The Watsons’ Malaysia brand is under scrutiny after news of its broken safety seals went viral last week.
The issue was only made worse as a fake Twitter account for Watsons Malaysia responded rudely to the customer complaint on Twitter.
Customer and blogger Adam Minter wrote on his blog, ShanghaiScrap, about the broken seal on the Panadol box that he had purchased from his local Watsons store in Petaling Jaya. Concerned that other medications in the store might have been tampered with, Minter took to Twitter to warn customers about the safety violations that he encountered and was quickly met with a response by “WatsonsMalaysia” which was later confirmed by Watsons Malaysia to be an unauthorised account.
A saga ensued, with Minter tweeting about Watsons Malaysia carrying insufficient safety seals on its product. Subsequently, the Watsons Malaysia Twitter account was found to be increasingly rude in its replies and drew the ire of Malaysians online. The issue went viral after it was reported on according to Says.com.
Watsons Malaysia has since denied that this is its official account. Watsons Malaysia’s Facebook statement said: “We have reported this to Twitter and the police. Hence, the comments in that account do not represent an official response with regard to this matter.”
The brand did not respond further to queries from Advertising + Marketing. However, Minter reported on his blog yesterday that Watsons Malaysia’s head of marketing called to admit that CCTV footage showed its staff had broken seals on Panadol boxes, which was against company procedure, blaming GSK. Read the full post here.
The allegedly unauthorised account that responded to Minter’s complaints had also been posting advertisements that were similar to those posted on Watsons Malaysia’s Facebook page.
Since fake accounts can easily be abused to spread false information, is it possible for companies and users alike to protect themselves from falling prey to such a misuse?
Other brands that have suffered from online doppelgangers include PayPal (Read PayPal’s struggle with online doppelgangers) and locally, SMRT. The latter had to contend with misconceptions that SMRT Feedback page on Facebook was its actual account during a period where it was facing a PR crisis over its train breakdowns. It was later revealed that SMRT Feedback is run separately.
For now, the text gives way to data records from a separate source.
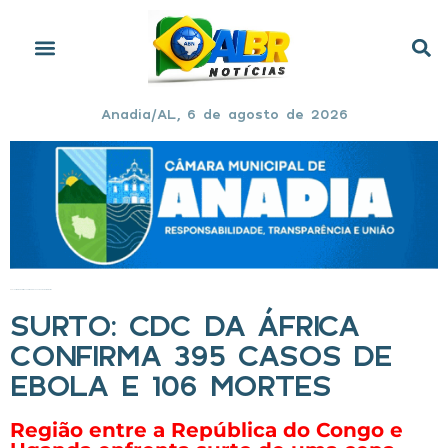
Anadia/AL, 6 de agosto de 2026
Início
»
Surto: CDC da África confirma 395 casos de ebola e 106 mortes
SURTO: CDC DA ÁFRICA
CONFIRMA 395 CASOS DE
EBOLA E 106 MORTES
Região entre a República do Congo e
In this digital age of rampant social media usage, how can companies protect their brands from doppelganger accounts?
Eric Lai, senior consultant at PR firm Perspective Strategies calls for a more vigilant monitoring of social media: “The Watsons case presented an important lesson for companies on the threat of unauthorised account and content on social media. The open nature of social media makes it easier than ever for a fraudulent account to be created and compromised, which makes it necessary to identify, report and protect their brands against it.”
While Simon Kemp, a regional managing partner at social media agency, We Are Social, provided insight on the importance of brand presence in the digital sphere: “Social media channels are the most public demonstration of a company’s commitment to customer service. If a brand wants to maintain an effective presence in social media, the company must invest sufficient resources to ensure it can handle the volume and nature of social interactions.”
Popular posts on Twitter tend to get shares almost instantaneously, so companies would do well to handle doppelganger accounts in a time sensitive manner before stories like Minter’s go viral, with the potential to tarnish a brand’s image. Lai added that,”The longer [a company] remains silent, the greater the brand’s exposure towards negative comments and widespread speculation about the case.”
The mirror of social media is tied to a brand’s identity, and Kemp commented that,”Ultimately, success in social media depends on how well brands understand people; not how well they understand platforms or technology.”